Element location data
--- Start ---
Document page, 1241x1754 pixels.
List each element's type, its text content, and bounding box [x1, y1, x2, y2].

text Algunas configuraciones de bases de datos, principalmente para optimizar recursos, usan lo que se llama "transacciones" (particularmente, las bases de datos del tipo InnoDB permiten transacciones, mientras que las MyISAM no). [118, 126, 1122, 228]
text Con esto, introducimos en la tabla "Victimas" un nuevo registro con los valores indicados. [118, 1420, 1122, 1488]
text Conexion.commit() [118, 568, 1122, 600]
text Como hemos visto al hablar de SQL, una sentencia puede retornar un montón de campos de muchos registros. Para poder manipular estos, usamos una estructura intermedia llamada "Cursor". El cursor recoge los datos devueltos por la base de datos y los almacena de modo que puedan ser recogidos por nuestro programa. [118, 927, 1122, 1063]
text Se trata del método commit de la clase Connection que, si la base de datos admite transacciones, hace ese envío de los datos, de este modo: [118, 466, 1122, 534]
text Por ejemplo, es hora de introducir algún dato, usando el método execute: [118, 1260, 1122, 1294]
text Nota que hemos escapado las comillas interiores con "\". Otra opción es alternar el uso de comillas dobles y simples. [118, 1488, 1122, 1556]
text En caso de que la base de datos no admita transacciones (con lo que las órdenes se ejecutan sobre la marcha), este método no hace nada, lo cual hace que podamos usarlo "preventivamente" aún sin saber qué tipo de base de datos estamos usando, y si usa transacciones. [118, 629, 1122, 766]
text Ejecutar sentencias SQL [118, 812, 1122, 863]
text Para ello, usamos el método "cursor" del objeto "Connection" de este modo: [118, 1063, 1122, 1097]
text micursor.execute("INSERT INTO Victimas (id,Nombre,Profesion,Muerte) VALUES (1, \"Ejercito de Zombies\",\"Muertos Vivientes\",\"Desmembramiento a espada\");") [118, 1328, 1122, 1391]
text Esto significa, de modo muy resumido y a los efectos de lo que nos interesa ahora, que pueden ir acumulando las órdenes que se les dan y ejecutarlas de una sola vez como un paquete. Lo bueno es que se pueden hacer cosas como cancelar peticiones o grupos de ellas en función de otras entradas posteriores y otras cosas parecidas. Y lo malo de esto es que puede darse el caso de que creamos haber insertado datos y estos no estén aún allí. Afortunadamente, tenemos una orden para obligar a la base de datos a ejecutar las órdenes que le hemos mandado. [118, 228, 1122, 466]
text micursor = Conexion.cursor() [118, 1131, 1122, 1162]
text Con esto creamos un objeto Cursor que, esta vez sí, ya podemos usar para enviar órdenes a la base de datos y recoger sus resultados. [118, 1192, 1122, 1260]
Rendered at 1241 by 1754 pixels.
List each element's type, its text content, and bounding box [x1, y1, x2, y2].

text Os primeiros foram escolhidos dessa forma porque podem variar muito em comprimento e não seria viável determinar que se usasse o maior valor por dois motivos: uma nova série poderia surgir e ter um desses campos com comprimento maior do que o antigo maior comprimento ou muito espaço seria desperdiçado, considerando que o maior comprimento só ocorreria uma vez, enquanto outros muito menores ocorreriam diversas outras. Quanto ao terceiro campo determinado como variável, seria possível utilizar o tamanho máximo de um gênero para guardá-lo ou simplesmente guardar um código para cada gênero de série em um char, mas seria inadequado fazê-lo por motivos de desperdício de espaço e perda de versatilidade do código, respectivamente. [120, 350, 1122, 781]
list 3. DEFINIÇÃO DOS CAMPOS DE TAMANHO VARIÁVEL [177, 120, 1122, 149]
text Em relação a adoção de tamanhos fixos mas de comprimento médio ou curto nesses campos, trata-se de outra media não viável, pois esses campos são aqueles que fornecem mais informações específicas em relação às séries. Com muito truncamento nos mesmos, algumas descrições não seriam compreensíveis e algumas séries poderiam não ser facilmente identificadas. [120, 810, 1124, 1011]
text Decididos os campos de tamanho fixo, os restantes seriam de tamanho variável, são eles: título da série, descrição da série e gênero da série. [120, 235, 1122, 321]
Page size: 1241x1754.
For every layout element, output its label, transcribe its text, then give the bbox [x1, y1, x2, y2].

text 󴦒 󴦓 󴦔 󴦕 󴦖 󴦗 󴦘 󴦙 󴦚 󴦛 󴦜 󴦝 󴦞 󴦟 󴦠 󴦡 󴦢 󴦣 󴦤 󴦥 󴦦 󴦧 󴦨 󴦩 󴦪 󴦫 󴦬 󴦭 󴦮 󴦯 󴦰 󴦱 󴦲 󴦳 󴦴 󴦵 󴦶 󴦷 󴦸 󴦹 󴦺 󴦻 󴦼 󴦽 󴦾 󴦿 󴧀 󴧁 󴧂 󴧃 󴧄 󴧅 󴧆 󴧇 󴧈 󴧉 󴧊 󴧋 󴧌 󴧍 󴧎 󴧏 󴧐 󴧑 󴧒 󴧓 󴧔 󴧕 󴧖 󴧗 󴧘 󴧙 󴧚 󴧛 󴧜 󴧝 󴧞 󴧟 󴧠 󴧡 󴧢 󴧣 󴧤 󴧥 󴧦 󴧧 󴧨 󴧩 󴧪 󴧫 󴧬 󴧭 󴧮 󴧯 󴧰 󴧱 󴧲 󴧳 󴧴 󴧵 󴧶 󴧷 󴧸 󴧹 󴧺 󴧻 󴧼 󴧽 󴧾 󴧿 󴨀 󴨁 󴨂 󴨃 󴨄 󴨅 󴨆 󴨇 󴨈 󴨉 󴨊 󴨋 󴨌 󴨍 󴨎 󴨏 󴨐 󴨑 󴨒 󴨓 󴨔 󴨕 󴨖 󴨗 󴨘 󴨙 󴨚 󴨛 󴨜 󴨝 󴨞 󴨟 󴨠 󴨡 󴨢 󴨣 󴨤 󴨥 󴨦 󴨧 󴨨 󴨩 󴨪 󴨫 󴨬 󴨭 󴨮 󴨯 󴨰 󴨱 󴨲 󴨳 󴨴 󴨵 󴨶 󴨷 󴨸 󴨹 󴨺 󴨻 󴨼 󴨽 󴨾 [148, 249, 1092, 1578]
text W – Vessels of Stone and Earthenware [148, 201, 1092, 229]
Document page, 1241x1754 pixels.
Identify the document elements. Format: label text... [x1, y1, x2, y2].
--- End ---
Render every line of the records above as a Markdown table with the columns "No." and "Line". Number the rows in order and leave out blank lines.

| No. | Line |
|---|---|
| 1 | Document page, 1241x1754 pixels. |
| 2 | List each element's type, its text content, and bounding box [x1, y1, x2, y2]. |
| 3 | text Algunas configuraciones de bases de datos, principalmente para optimizar recursos, usan lo que se llama "transacciones" (particularmente, las bases de datos del tipo InnoDB permiten transacciones, mientras que las MyISAM no). [118, 126, 1122, 228] |
| 4 | text Con esto, introducimos en la tabla "Victimas" un nuevo registro con los valores indicados. [118, 1420, 1122, 1488] |
| 5 | text Conexion.commit() [118, 568, 1122, 600] |
| 6 | text Como hemos visto al hablar de SQL, una sentencia puede retornar un montón de campos de muchos registros. Para poder manipular estos, usamos una estructura intermedia llamada "Cursor". El cursor recoge los datos devueltos por la base de datos y los almacena de modo que puedan ser recogidos por nuestro programa. [118, 927, 1122, 1063] |
| 7 | text Se trata del método commit de la clase Connection que, si la base de datos admite transacciones, hace ese envío de los datos, de este modo: [118, 466, 1122, 534] |
| 8 | text Por ejemplo, es hora de introducir algún dato, usando el método execute: [118, 1260, 1122, 1294] |
| 9 | text Nota que hemos escapado las comillas interiores con "\". Otra opción es alternar el uso de comillas dobles y simples. [118, 1488, 1122, 1556] |
| 10 | text En caso de que la base de datos no admita transacciones (con lo que las órdenes se ejecutan sobre la marcha), este método no hace nada, lo cual hace que podamos usarlo "preventivamente" aún sin saber qué tipo de base de datos estamos usando, y si usa transacciones. [118, 629, 1122, 766] |
| 11 | text Ejecutar sentencias SQL [118, 812, 1122, 863] |
| 12 | text Para ello, usamos el método "cursor" del objeto "Connection" de este modo: [118, 1063, 1122, 1097] |
| 13 | text micursor.execute("INSERT INTO Victimas (id,Nombre,Profesion,Muerte) VALUES (1, \"Ejercito de Zombies\",\"Muertos Vivientes\",\"Desmembramiento a espada\");") [118, 1328, 1122, 1391] |
| 14 | text Esto significa, de modo muy resumido y a los efectos de lo que nos interesa ahora, que pueden ir acumulando las órdenes que se les dan y ejecutarlas de una sola vez como un paquete. Lo bueno es que se pueden hacer cosas como cancelar peticiones o grupos de ellas en función de otras entradas posteriores y otras cosas parecidas. Y lo malo de esto es que puede darse el caso de que creamos haber insertado datos y estos no estén aún allí. Afortunadamente, tenemos una orden para obligar a la base de datos a ejecutar las órdenes que le hemos mandado. [118, 228, 1122, 466] |
| 15 | text micursor = Conexion.cursor() [118, 1131, 1122, 1162] |
| 16 | text Con esto creamos un objeto Cursor que, esta vez sí, ya podemos usar para enviar órdenes a la base de datos y recoger sus resultados. [118, 1192, 1122, 1260] |
| 17 | Rendered at 1241 by 1754 pixels. |
| 18 | List each element's type, its text content, and bounding box [x1, y1, x2, y2]. |
| 19 | text Os primeiros foram escolhidos dessa forma porque podem variar muito em comprimento e não seria viável determinar que se usasse o maior valor por dois motivos: uma nova série poderia surgir e ter um desses campos com comprimento maior do que o antigo maior comprimento ou muito espaço seria desperdiçado, considerando que o maior comprimento só ocorreria uma vez, enquanto outros muito menores ocorreriam diversas outras. Quanto ao terceiro campo determinado como variável, seria possível utilizar o tamanho máximo de um gênero para guardá-lo ou simplesmente guardar um código para cada gênero de série em um char, mas seria inadequado fazê-lo por motivos de desperdício de espaço e perda de versatilidade do código, respectivamente. [120, 350, 1122, 781] |
| 20 | list 3. DEFINIÇÃO DOS CAMPOS DE TAMANHO VARIÁVEL [177, 120, 1122, 149] |
| 21 | text Em relação a adoção de tamanhos fixos mas de comprimento médio ou curto nesses campos, trata-se de outra media não viável, pois esses campos são aqueles que fornecem mais informações específicas em relação às séries. Com muito truncamento nos mesmos, algumas descrições não seriam compreensíveis e algumas séries poderiam não ser facilmente identificadas. [120, 810, 1124, 1011] |
| 22 | text Decididos os campos de tamanho fixo, os restantes seriam de tamanho variável, são eles: título da série, descrição da série e gênero da série. [120, 235, 1122, 321] |
| 23 | Page size: 1241x1754. |
| 24 | For every layout element, output its label, transcribe its text, then give the bbox [x1, y1, x2, y2]. |
| 25 | text 󴦒 󴦓 󴦔 󴦕 󴦖 󴦗 󴦘 󴦙 󴦚 󴦛 󴦜 󴦝 󴦞 󴦟 󴦠 󴦡 󴦢 󴦣 󴦤 󴦥 󴦦 󴦧 󴦨 󴦩 󴦪 󴦫 󴦬 󴦭 󴦮 󴦯 󴦰 󴦱 󴦲 󴦳 󴦴 󴦵 󴦶 󴦷 󴦸 󴦹 󴦺 󴦻 󴦼 󴦽 󴦾 󴦿 󴧀 󴧁 󴧂 󴧃 󴧄 󴧅 󴧆 󴧇 󴧈 󴧉 󴧊 󴧋 󴧌 󴧍 󴧎 󴧏 󴧐 󴧑 󴧒 󴧓 󴧔 󴧕 󴧖 󴧗 󴧘 󴧙 󴧚 󴧛 󴧜 󴧝 󴧞 󴧟 󴧠 󴧡 󴧢 󴧣 󴧤 󴧥 󴧦 󴧧 󴧨 󴧩 󴧪 󴧫 󴧬 󴧭 󴧮 󴧯 󴧰 󴧱 󴧲 󴧳 󴧴 󴧵 󴧶 󴧷 󴧸 󴧹 󴧺 󴧻 󴧼 󴧽 󴧾 󴧿 󴨀 󴨁 󴨂 󴨃 󴨄 󴨅 󴨆 󴨇 󴨈 󴨉 󴨊 󴨋 󴨌 󴨍 󴨎 󴨏 󴨐 󴨑 󴨒 󴨓 󴨔 󴨕 󴨖 󴨗 󴨘 󴨙 󴨚 󴨛 󴨜 󴨝 󴨞 󴨟 󴨠 󴨡 󴨢 󴨣 󴨤 󴨥 󴨦 󴨧 󴨨 󴨩 󴨪 󴨫 󴨬 󴨭 󴨮 󴨯 󴨰 󴨱 󴨲 󴨳 󴨴 󴨵 󴨶 󴨷 󴨸 󴨹 󴨺 󴨻 󴨼 󴨽 󴨾 [148, 249, 1092, 1578] |
| 26 | text W – Vessels of Stone and Earthenware [148, 201, 1092, 229] |
| 27 | Document page, 1241x1754 pixels. |
| 28 | Identify the document elements. Format: label text... [x1, y1, x2, y2]. |